- [ACTION ITEM]: The expected output is every line of the data exactly as shown, minus the images.

- [DATA BELOW]:
= = = =

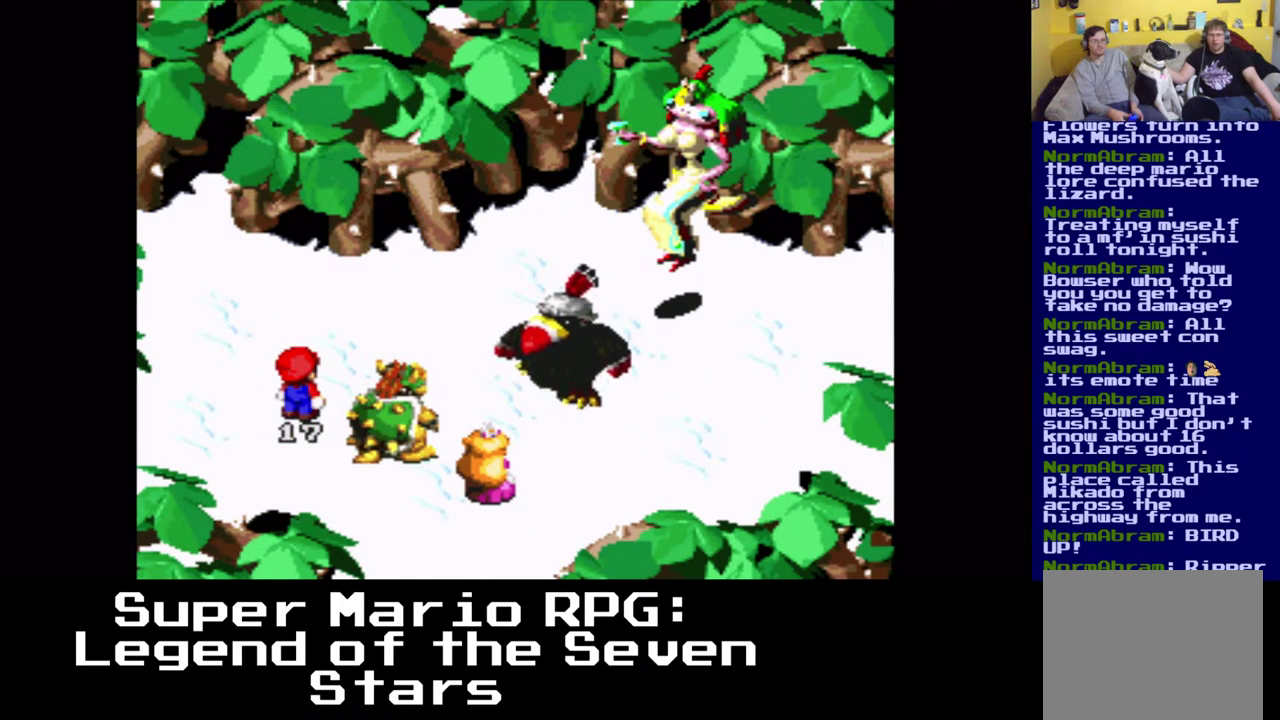
Gameplay with a controller (Xbox layout); each line is a JSON object with the inputs held at the frame after it. "events" lists button and stick changes between this image and that frame as [ms after this image, input, new state], when the widget could be followed in between. Not read: L3 R3 right_stick.
{"buttons": [], "left_stick": "center", "events": []}
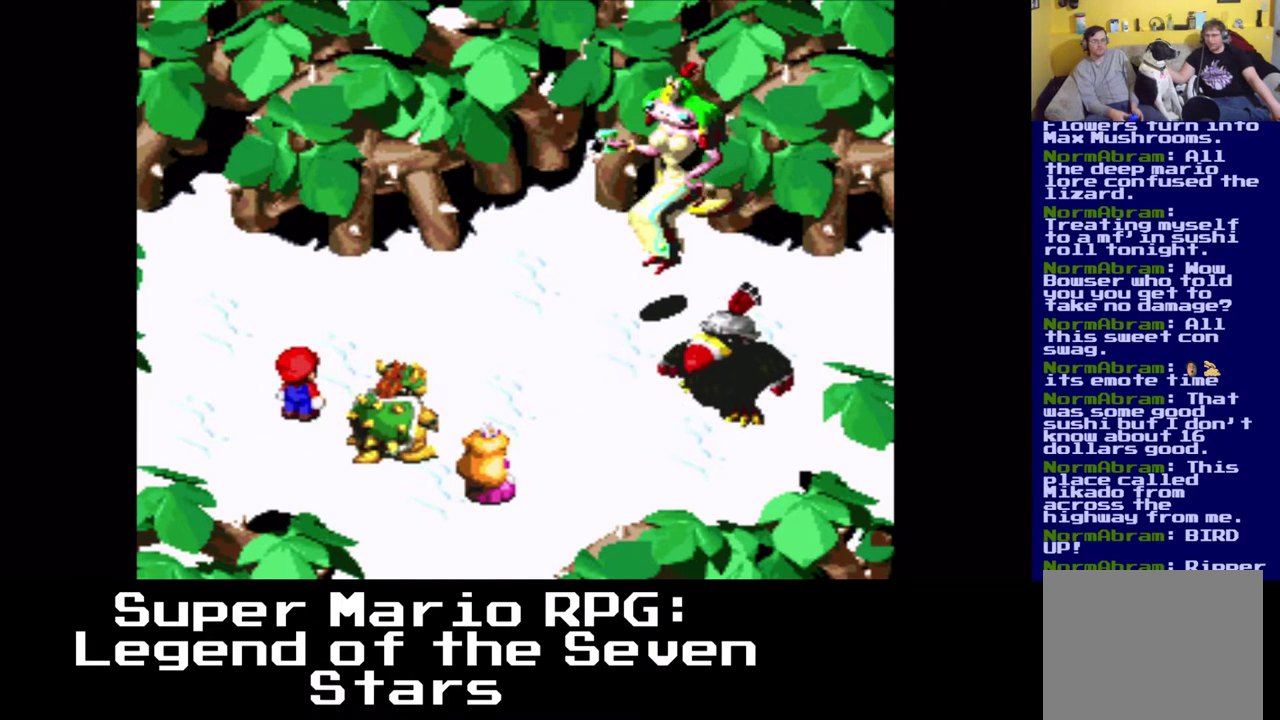
{"buttons": [], "left_stick": "center", "events": []}
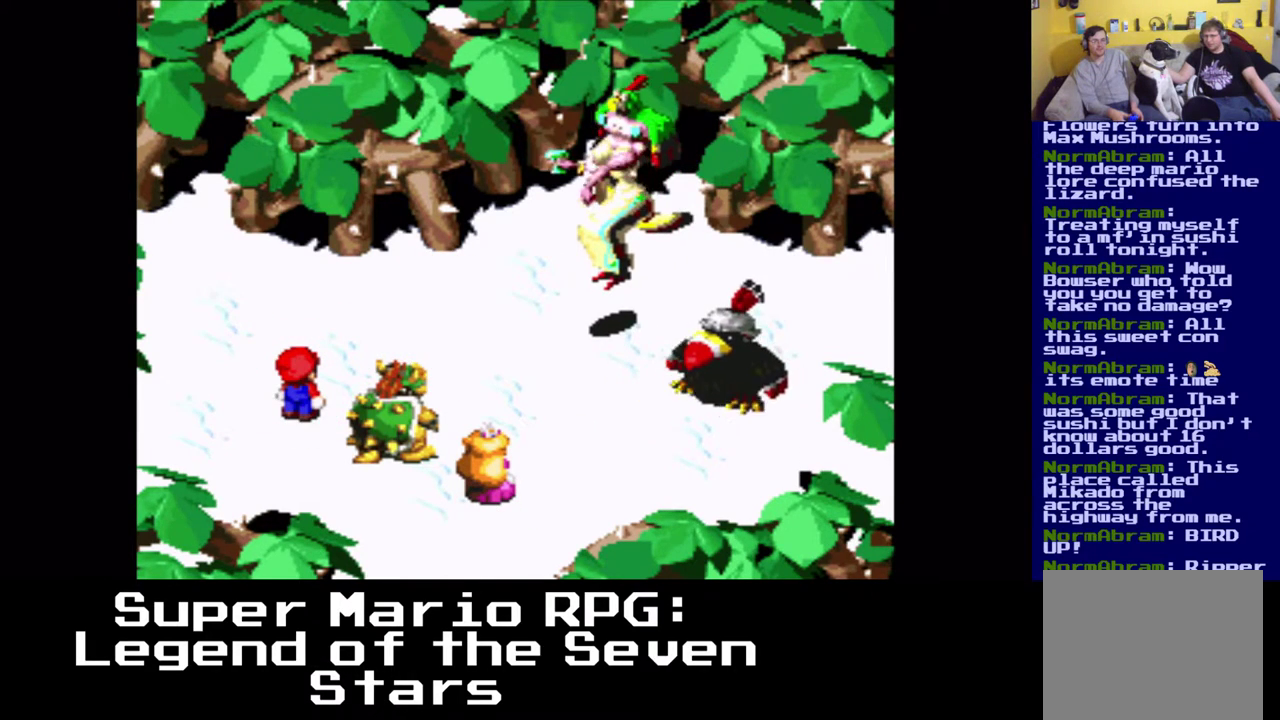
{"buttons": [], "left_stick": "center", "events": []}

= = = =

- [TASK SOLUTION]:
Gameplay with a controller (Xbox layout); each line is a JSON object with the inputs held at the frame after it. "events" lists button and stick changes between this image and that frame as [ms after this image, input, new state], when the widget could be followed in between. Not read: L3 R3 right_stick.
{"buttons": [], "left_stick": "center", "events": []}
{"buttons": [], "left_stick": "center", "events": []}
{"buttons": [], "left_stick": "center", "events": []}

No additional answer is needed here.